Michel Barnier kills off Theresa May's Brexit customs proposals

  28 July 2018    Read: 1386
Michel Barnier kills off Theresa May

Michel Barnier has warned that attempts to appeal to EU leaders over his head were a waste of time as he rejected Theresa May’s proposals on customs after Brexit, in effect killing off the Chequers plan.

On Friday Theresa May travels to Austria to meet Chancellor Sebastian Kurz and the Czech prime minister Andrej Babis, before heading off on her summer holiday.

May’s trip follows the EU chief Brexit negotiator insisting there was no difference of opinion in European capitals to exploit.

“Anyone who wants to find a sliver of difference between my mandate and what the heads of government say they want are wasting their time, quite frankly,” he told reporters at a joint press conference with the new Brexit secretary, Dominic Raab, in Brussels.
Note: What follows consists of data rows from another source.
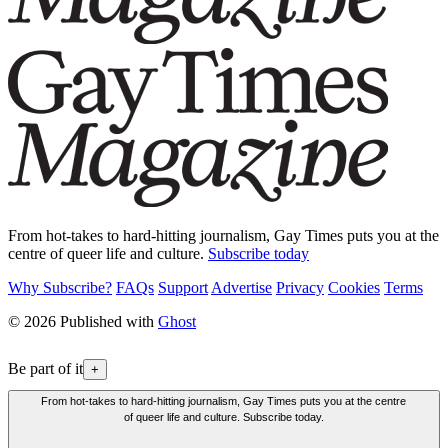
From hot-takes to hard-hitting journalism, Gay Times puts you at the
centre of queer life and culture.
Subscribe today
Why Subscribe?
FAQs
Support
Advertise
Privacy
Cookies
Terms
© 2026 Published with
Ghost
Be part of it
+
From hot-takes to hard-hitting journalism, Gay Times puts you at the centre
of queer life and culture. Subscribe today.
The British negotiators have become increasingly frustrated with the EU’s attitude to the white paper thrashed out at the prime minister’s country retreat. They feel that it will take an intervention by leaders, most likely at a summit in Salzburg in September, to move the dial in favour of a deal. A number of cabinet ministers have been despatched around EU capitals to make their case for greater flexibility.

The impasse in the negotiations was laid bare in the press conference in the European commission’s Berlaymont headquarters as a thunderstorm broke outside.
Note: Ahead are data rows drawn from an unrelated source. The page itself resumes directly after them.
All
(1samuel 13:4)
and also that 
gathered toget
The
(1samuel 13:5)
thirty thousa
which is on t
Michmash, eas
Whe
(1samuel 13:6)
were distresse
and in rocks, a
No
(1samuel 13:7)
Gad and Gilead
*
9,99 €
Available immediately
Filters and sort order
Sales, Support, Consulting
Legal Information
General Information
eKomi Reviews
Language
While Raab insisted that with “political will” a deal on trade and on avoiding a border on the island of Ireland was achievable by a crunch summit in October, Barnier offered a damning verdict on a major element of the UK’s vision of the future.

To avoid customs checks after Brexit, the government wants an unprecedented system where the UK would collect EU duties while having the freedom to set different tariffs on goods destined for the British market.
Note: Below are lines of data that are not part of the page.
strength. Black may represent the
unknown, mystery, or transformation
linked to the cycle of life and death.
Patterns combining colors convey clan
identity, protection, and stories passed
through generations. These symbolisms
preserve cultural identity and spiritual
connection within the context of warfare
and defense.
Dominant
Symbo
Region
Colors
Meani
The plan would allow the UK to make its own free trade deals around the world, while not losing the benefits of frictionless trade to and from the rest of Europe.

But echoing the language of Theresa May on her goals for Brexit, Barnier responded: “Maintaining control of our money, law and borders also applies to the EU customs policy. The EU cannot and will not delegate the application of its customs policy and rules, VAT and duty collection to a non-member who would not be subject to the EU governance structures.

“Any customs arrangements or customs union – and I have always said that the EU is open to a customs union – must respect this principle.”

Moments earlier, Barnier had struck a warmer note by saying he was “particularly pleased” with the progress of talks on foreign policy and security. But he added: “On our future economic relationship, it comes as no surprise that finding common ground between the EU27 and the UK is more difficult.”

Raab, in his second appearance in Brussels since he replaced David Davis in the cabinet, claimed in response that the EU needed to display some of the creativity it had applied in the past.

He said: “We have designed our proposals both to respect the result of the referendum, and the core principles of the EU. We have considered the innovative approaches the EU has taken in the past with other third countries – when the political will has been there.”

Barnier offered the UK some cause for hope with regard to its temporary customs proposals, which are designed to avoid a hard border on the island of Ireland in the period before the final arrangements are ready.

The technology needed for the UK’s customs plan in the white paper, in the unlikely event of a U-turn by Barnier, is not expected to be ready until 2022 at the earliest.

The EU is seeking what Barnier likes to call “an-all weather insurance policy”, known as the backstop, that would kick into place should the two sides be unable to agree a new trading relationship.

The commission’s negotiator conceded that a UK-wide customs plan, avoiding a border in the Irish sea, was the goal, rather than one that simply kept Northern Ireland in the EU’s customs territory.

“We have no objection in principle to this,” Barnier said. “But we have doubts that this can be done without putting at risk the integrity of our customs union, our common commercial policy, our regulatory policy and our fiscal revenue.”

He said Raab had promised to answer those concerns when they meet again in mid-August.

The two men clashed on whether the Brexit divorce treaty would be reopened over the bill: the UK’s debts accrued over 45 years of membership that British officials estimate to be £39bn. Raab said there needed to be “conditionality” tying the Brexit divorce bill to the deal on future relations.

Barnier countered: “It is quite clear that what has been agreed in December and agreed in March has been agreed for good,” referring to the deals May signed with EU leaders.